▶ MATERIAL TO PROCESS:

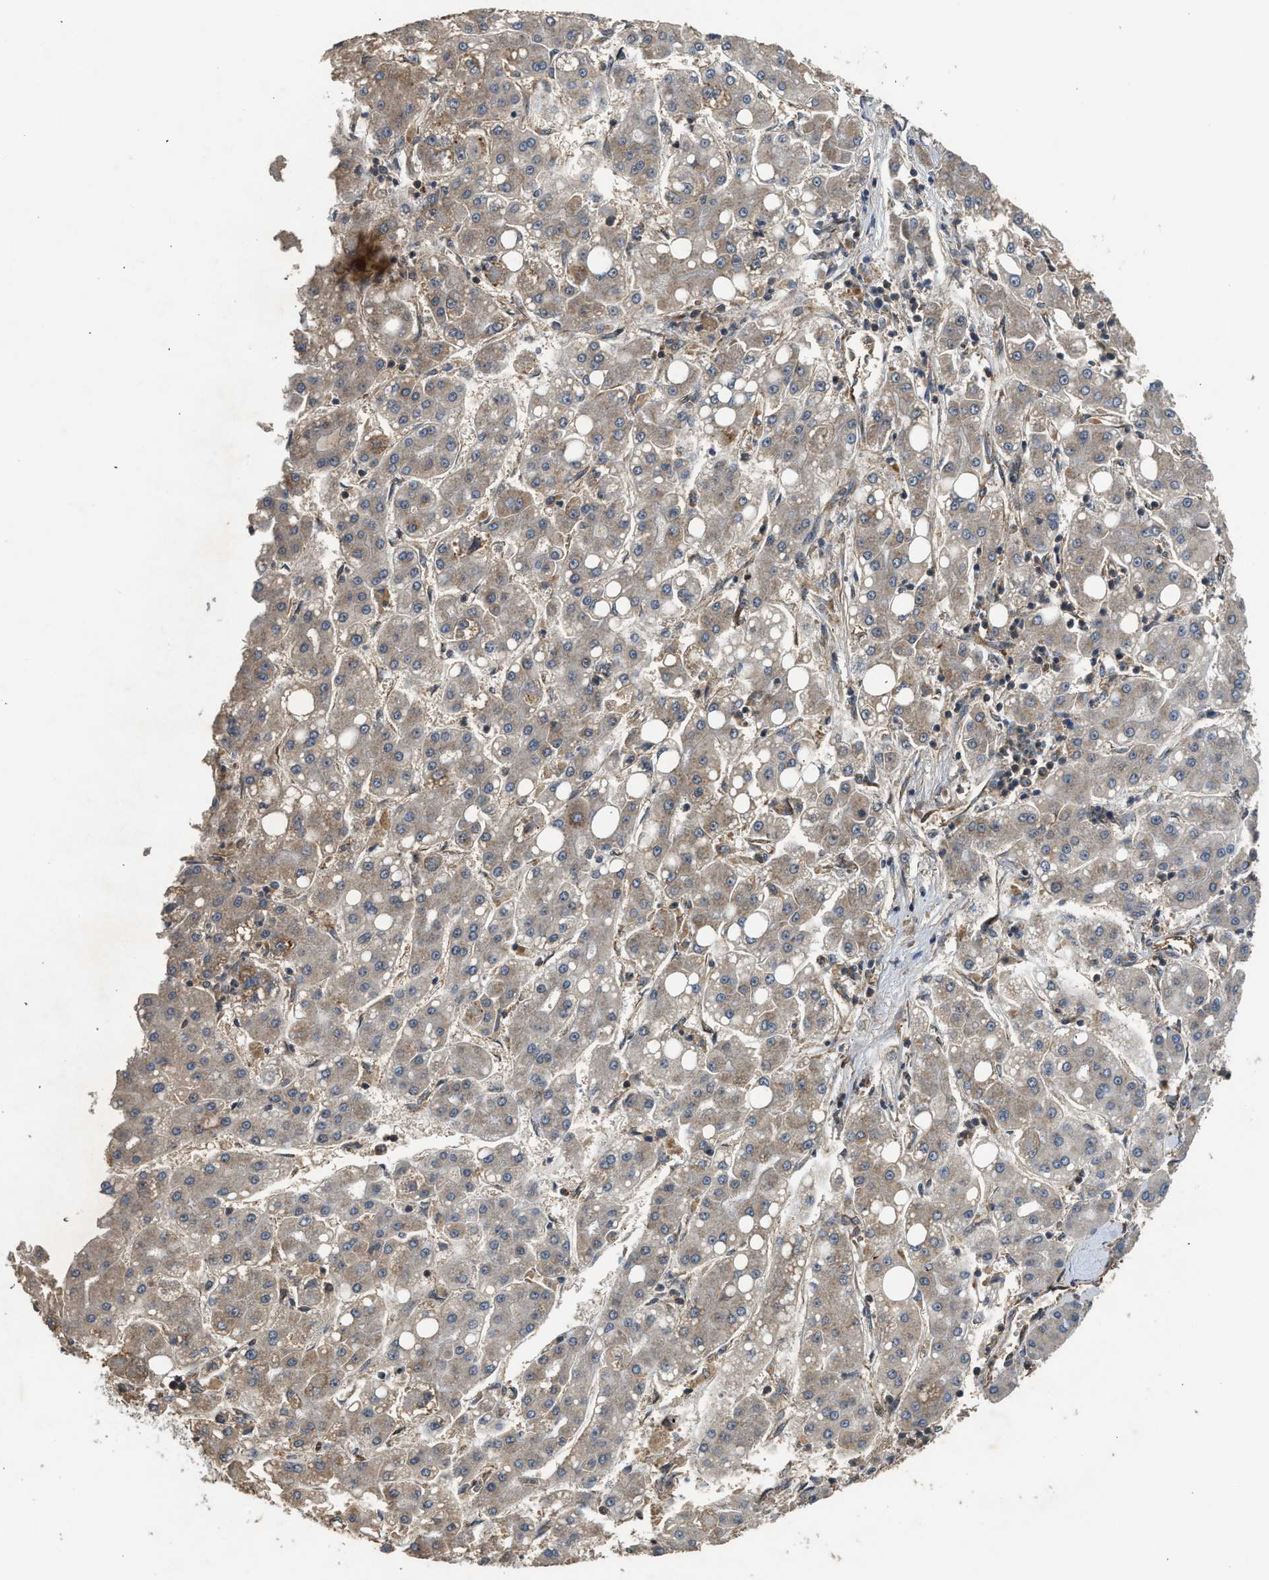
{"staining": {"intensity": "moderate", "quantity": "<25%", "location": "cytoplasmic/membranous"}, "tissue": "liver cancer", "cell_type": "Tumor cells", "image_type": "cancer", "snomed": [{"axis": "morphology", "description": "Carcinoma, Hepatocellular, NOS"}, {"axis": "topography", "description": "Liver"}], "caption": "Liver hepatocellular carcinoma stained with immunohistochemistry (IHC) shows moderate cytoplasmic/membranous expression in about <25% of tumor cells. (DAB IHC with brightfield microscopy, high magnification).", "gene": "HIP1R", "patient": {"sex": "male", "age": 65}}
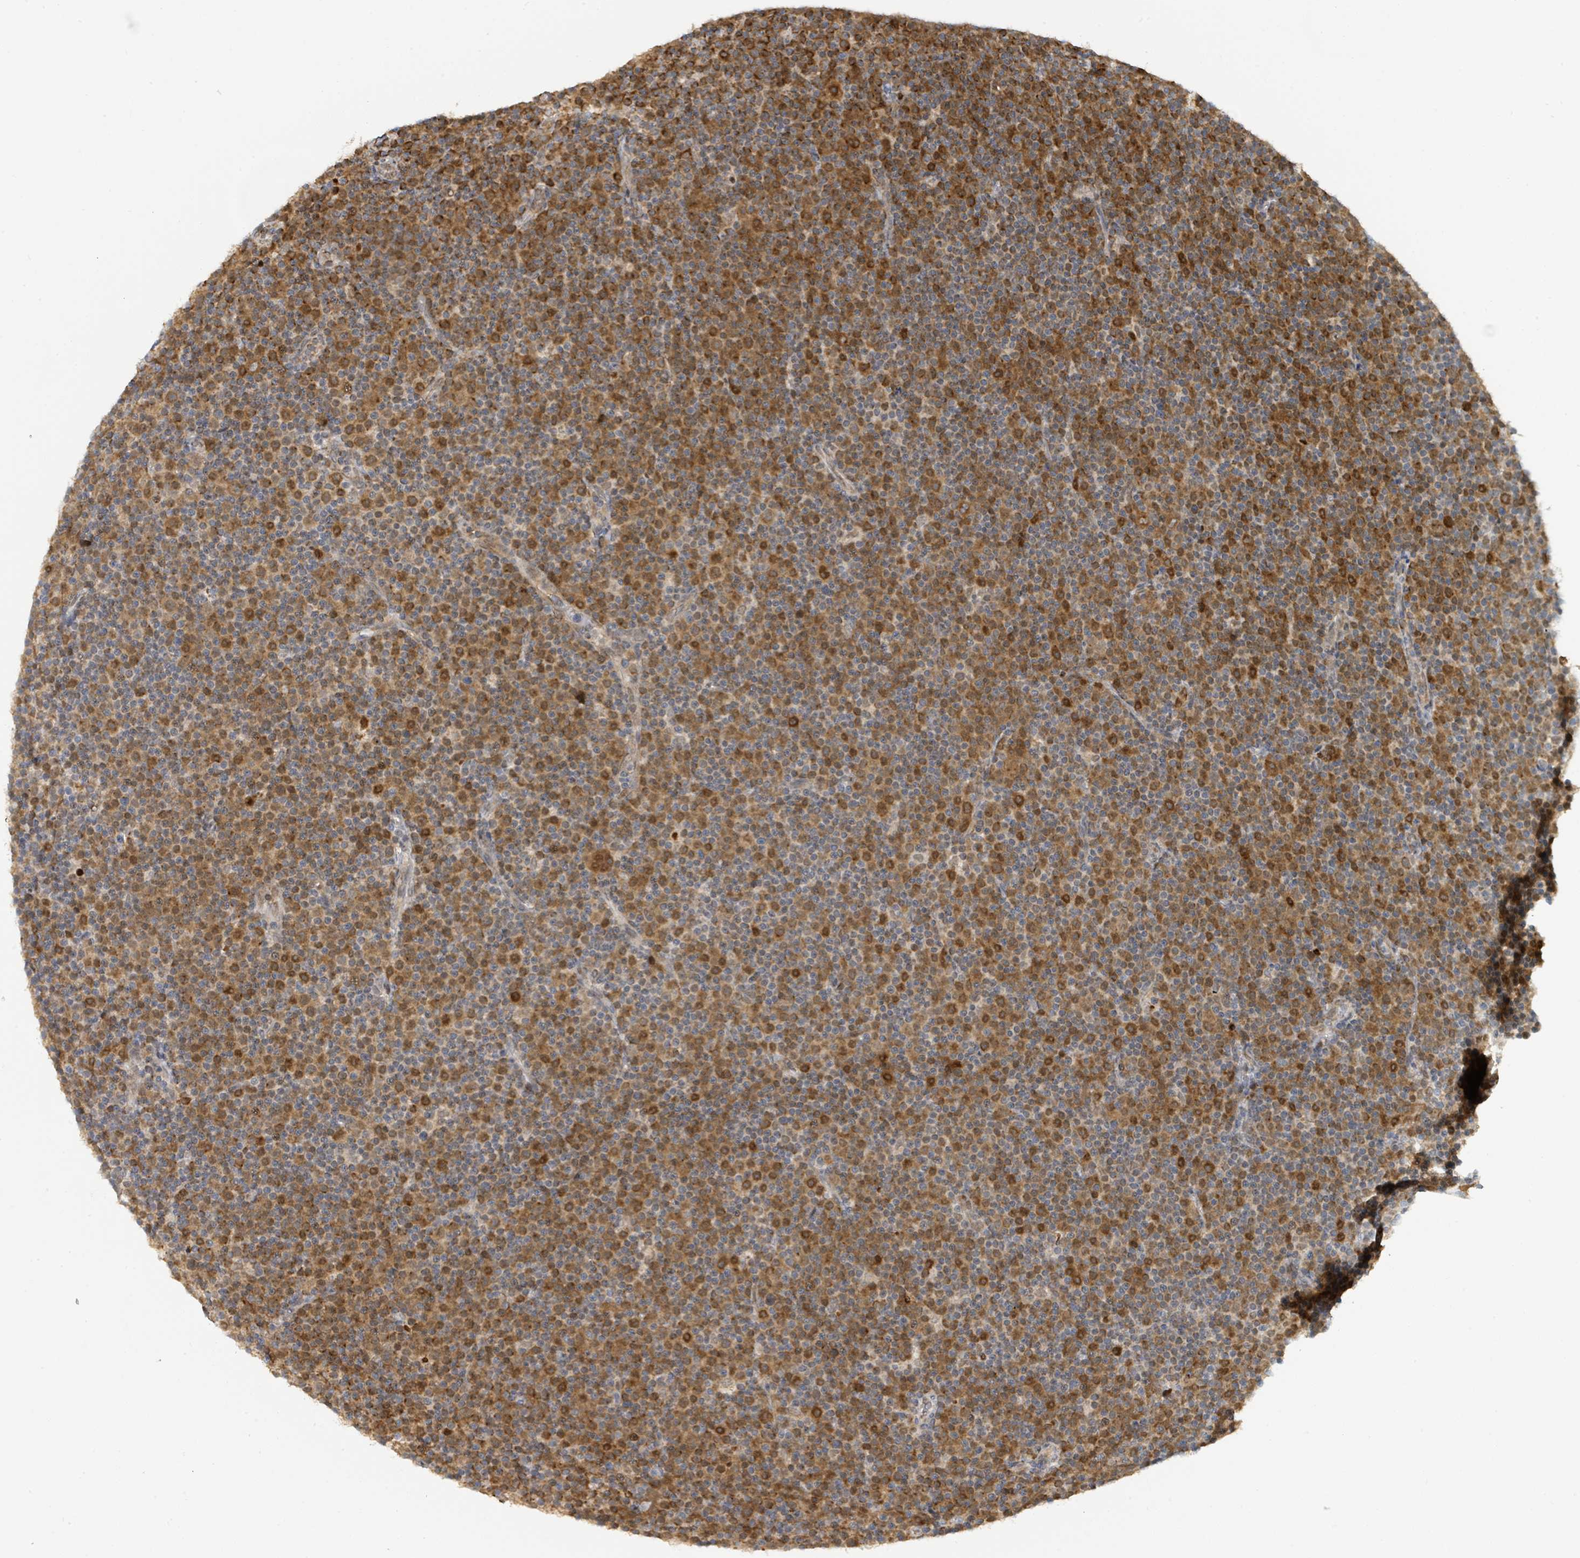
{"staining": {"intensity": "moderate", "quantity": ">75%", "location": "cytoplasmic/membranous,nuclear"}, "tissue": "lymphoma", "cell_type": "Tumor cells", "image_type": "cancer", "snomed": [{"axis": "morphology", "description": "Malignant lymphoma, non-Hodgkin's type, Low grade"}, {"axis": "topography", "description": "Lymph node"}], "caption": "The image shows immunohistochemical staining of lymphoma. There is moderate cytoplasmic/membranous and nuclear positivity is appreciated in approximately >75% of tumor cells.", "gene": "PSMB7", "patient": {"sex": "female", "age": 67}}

---

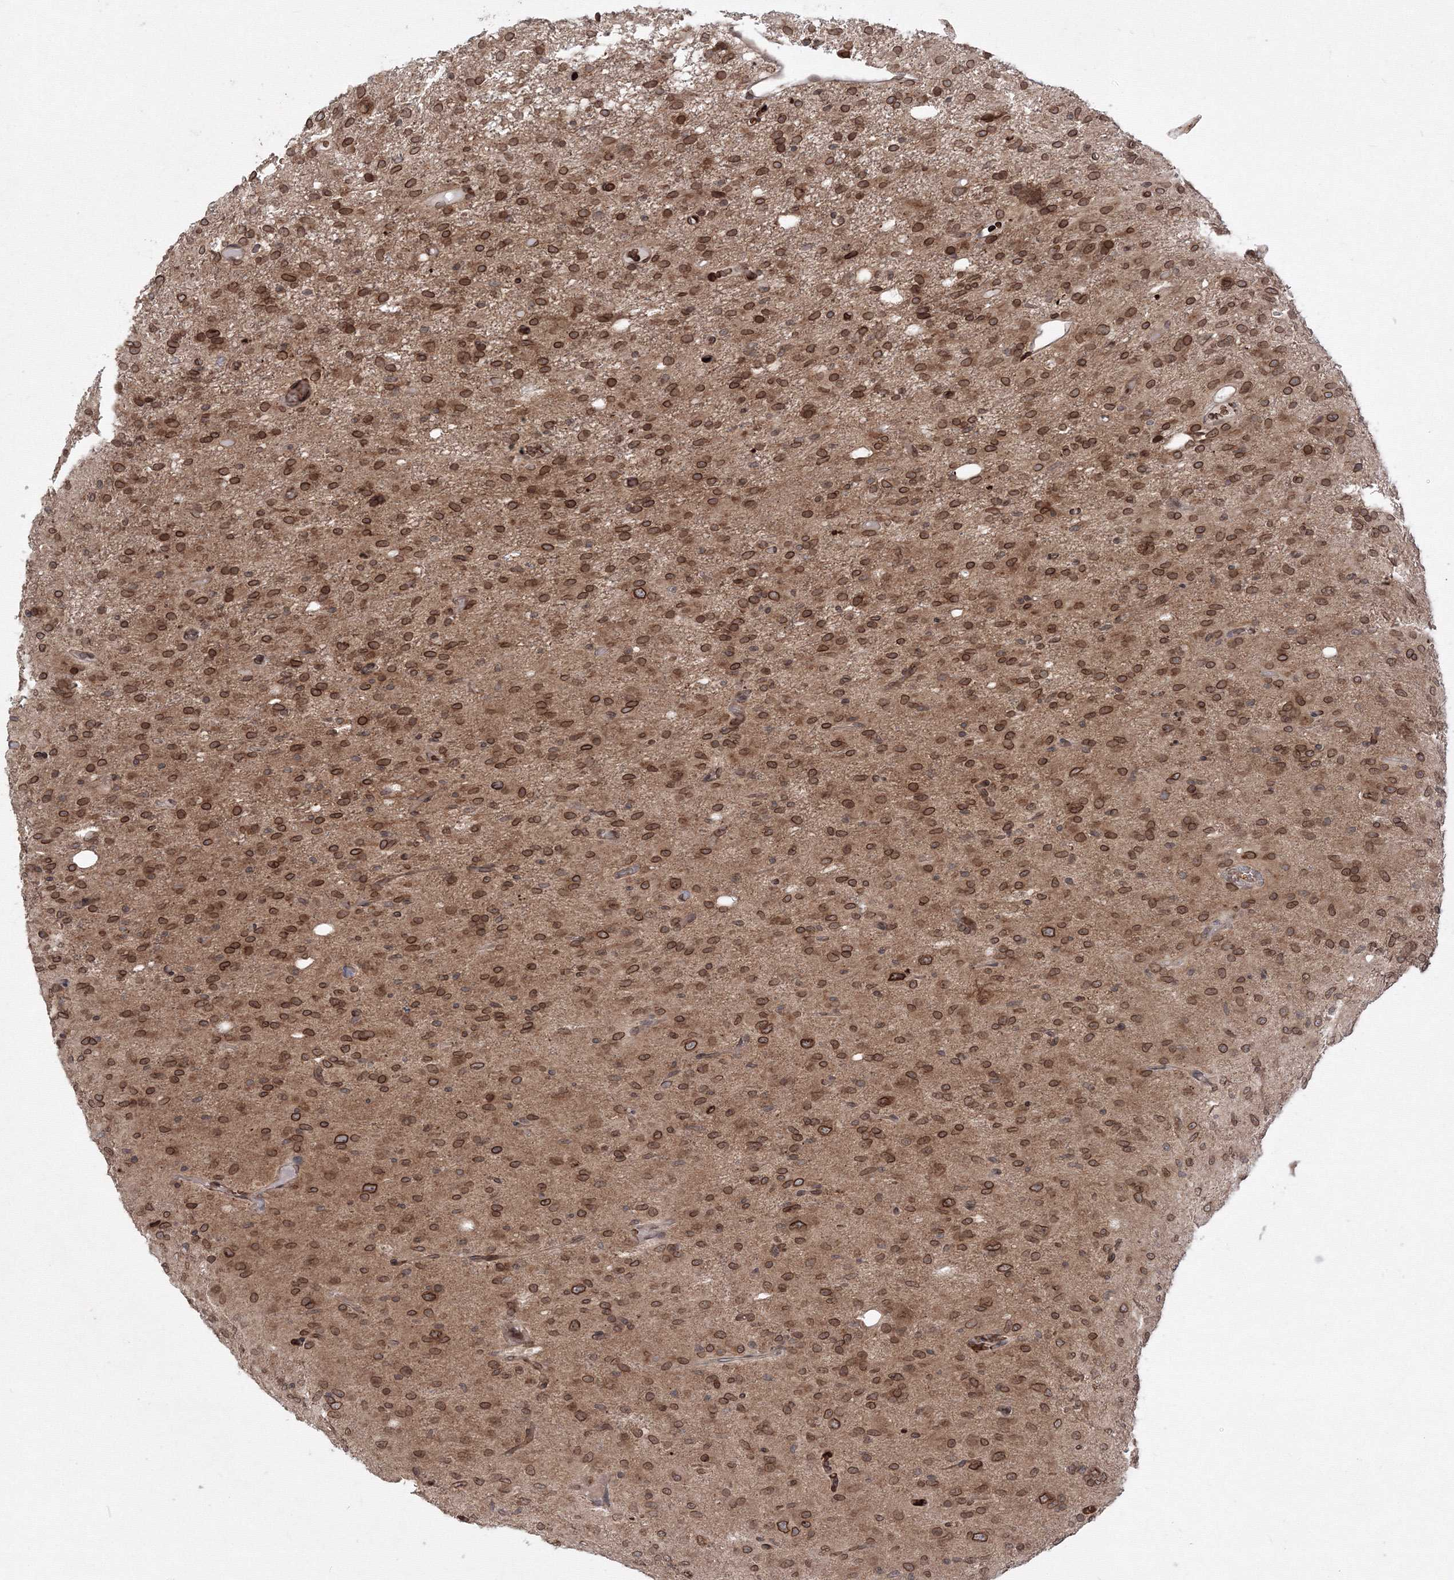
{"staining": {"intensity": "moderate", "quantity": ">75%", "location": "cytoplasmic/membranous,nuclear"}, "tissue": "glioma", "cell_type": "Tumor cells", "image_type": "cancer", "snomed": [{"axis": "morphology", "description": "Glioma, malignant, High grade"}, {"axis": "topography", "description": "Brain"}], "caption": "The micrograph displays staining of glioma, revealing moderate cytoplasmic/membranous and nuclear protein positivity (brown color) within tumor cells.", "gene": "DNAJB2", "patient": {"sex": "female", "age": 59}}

* * *

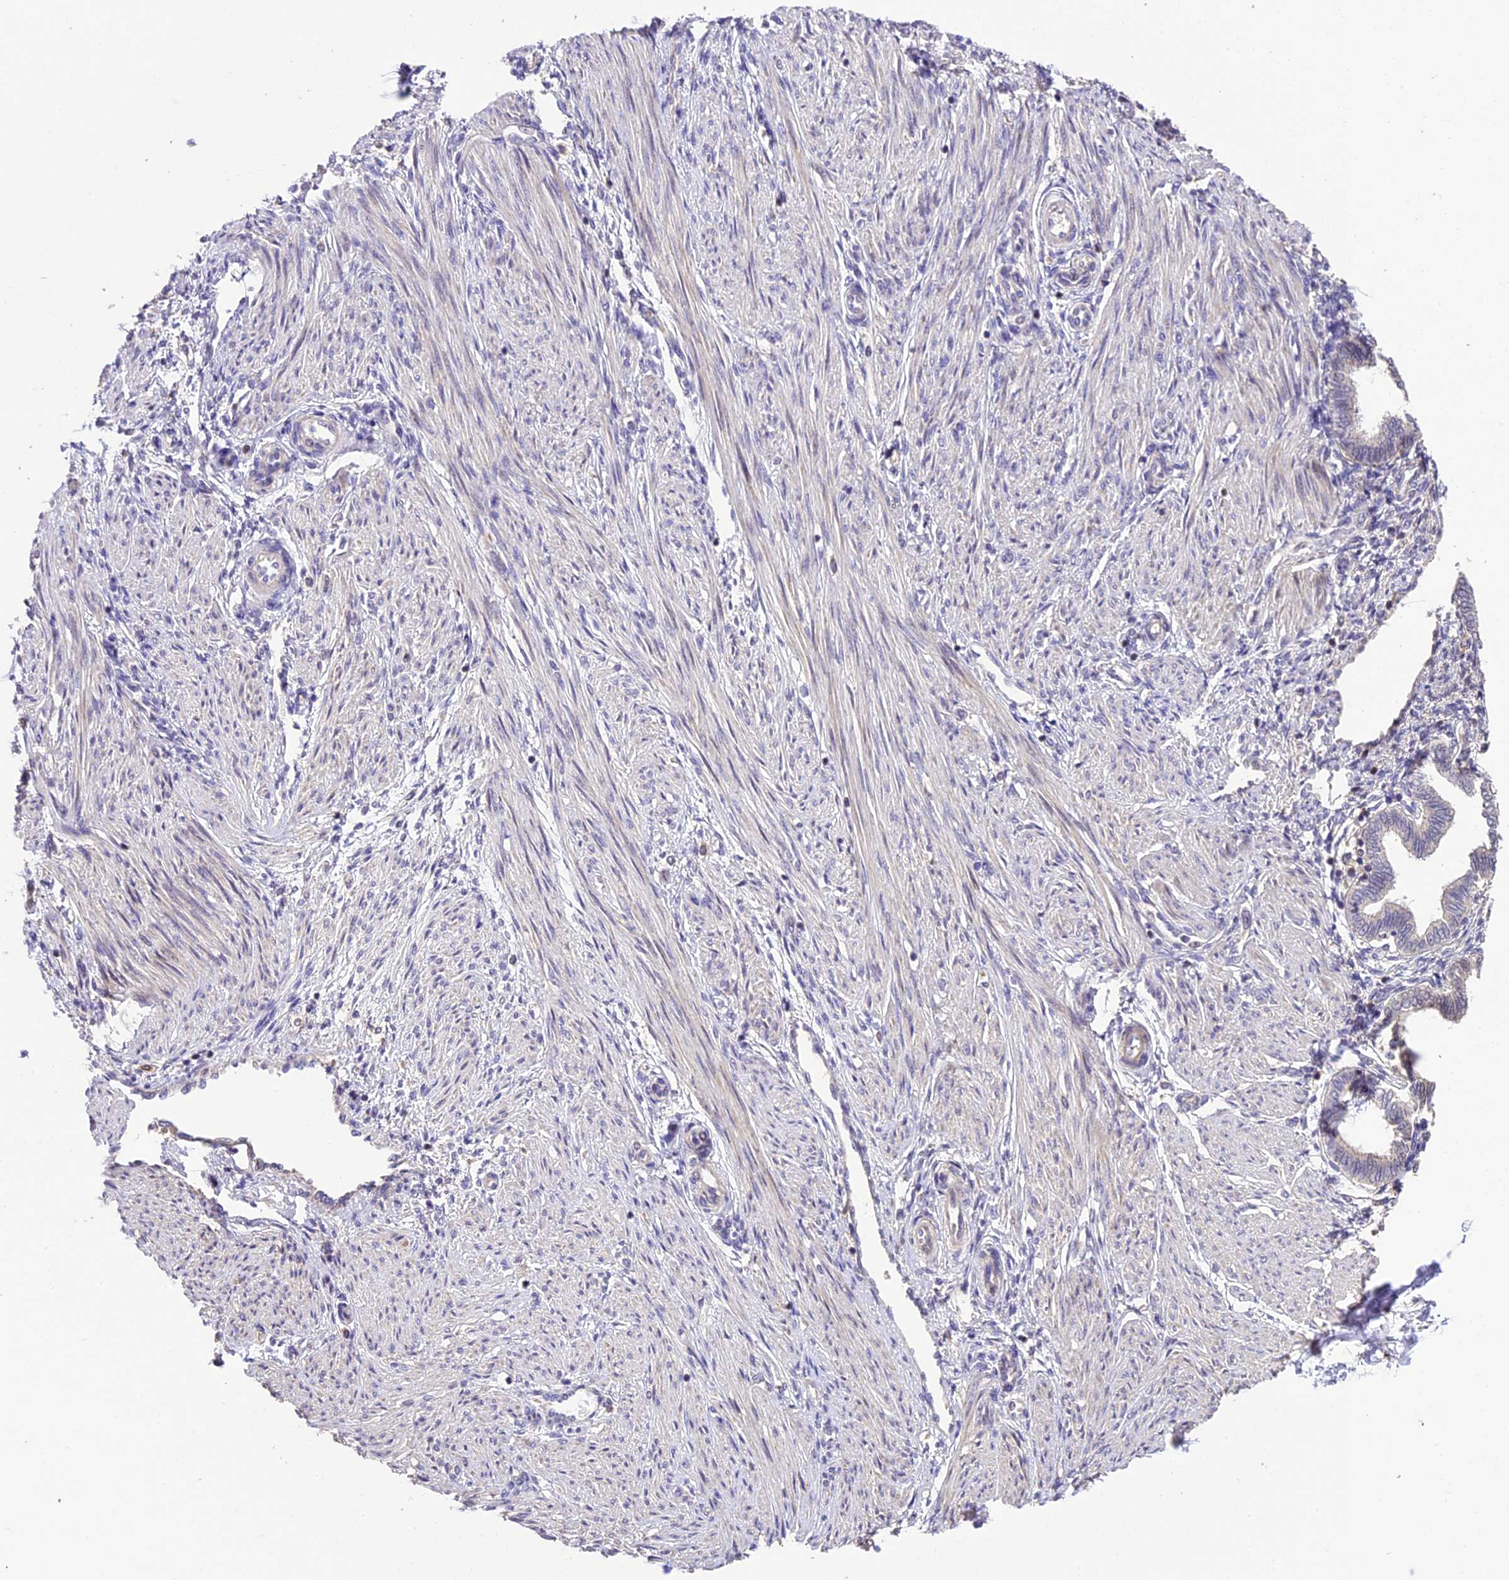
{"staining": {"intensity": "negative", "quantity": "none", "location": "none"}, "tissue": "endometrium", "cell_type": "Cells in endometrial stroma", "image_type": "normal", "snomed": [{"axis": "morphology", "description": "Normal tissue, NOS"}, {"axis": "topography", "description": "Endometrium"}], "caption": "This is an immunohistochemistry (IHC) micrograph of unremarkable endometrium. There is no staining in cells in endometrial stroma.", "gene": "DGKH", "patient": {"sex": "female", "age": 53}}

▶ PROBLEM TO SOLVE:
Write out word for word the lines above that run from the one with "hepatocellular carcinoma stained" to the one with "non-Hodgkin's type, Low". Include both end lines; exclude the images.

▶ EXERCISE RESULT:
{"staining": {"intensity": "moderate", "quantity": "<25%", "location": "cytoplasmic/membranous"}, "tissue": "liver cancer", "cell_type": "Tumor cells", "image_type": "cancer", "snomed": [{"axis": "morphology", "description": "Carcinoma, Hepatocellular, NOS"}, {"axis": "topography", "description": "Liver"}], "caption": "Liver hepatocellular carcinoma stained with immunohistochemistry (IHC) shows moderate cytoplasmic/membranous expression in about <25% of tumor cells. (DAB IHC with brightfield microscopy, high magnification).", "gene": "HIP1R", "patient": {"sex": "male", "age": 65}}
{"staining": {"intensity": "moderate", "quantity": ">75%", "location": "cytoplasmic/membranous,nuclear"}, "tissue": "lymphoma", "cell_type": "Tumor cells", "image_type": "cancer", "snomed": [{"axis": "morphology", "description": "Malignant lymphoma, non-Hodgkin's type, Low grade"}, {"axis": "topography", "description": "Lymph node"}], "caption": "The image shows immunohistochemical staining of lymphoma. There is moderate cytoplasmic/membranous and nuclear positivity is appreciated in approximately >75% of tumor cells.", "gene": "PSMB7", "patient": {"sex": "female", "age": 67}}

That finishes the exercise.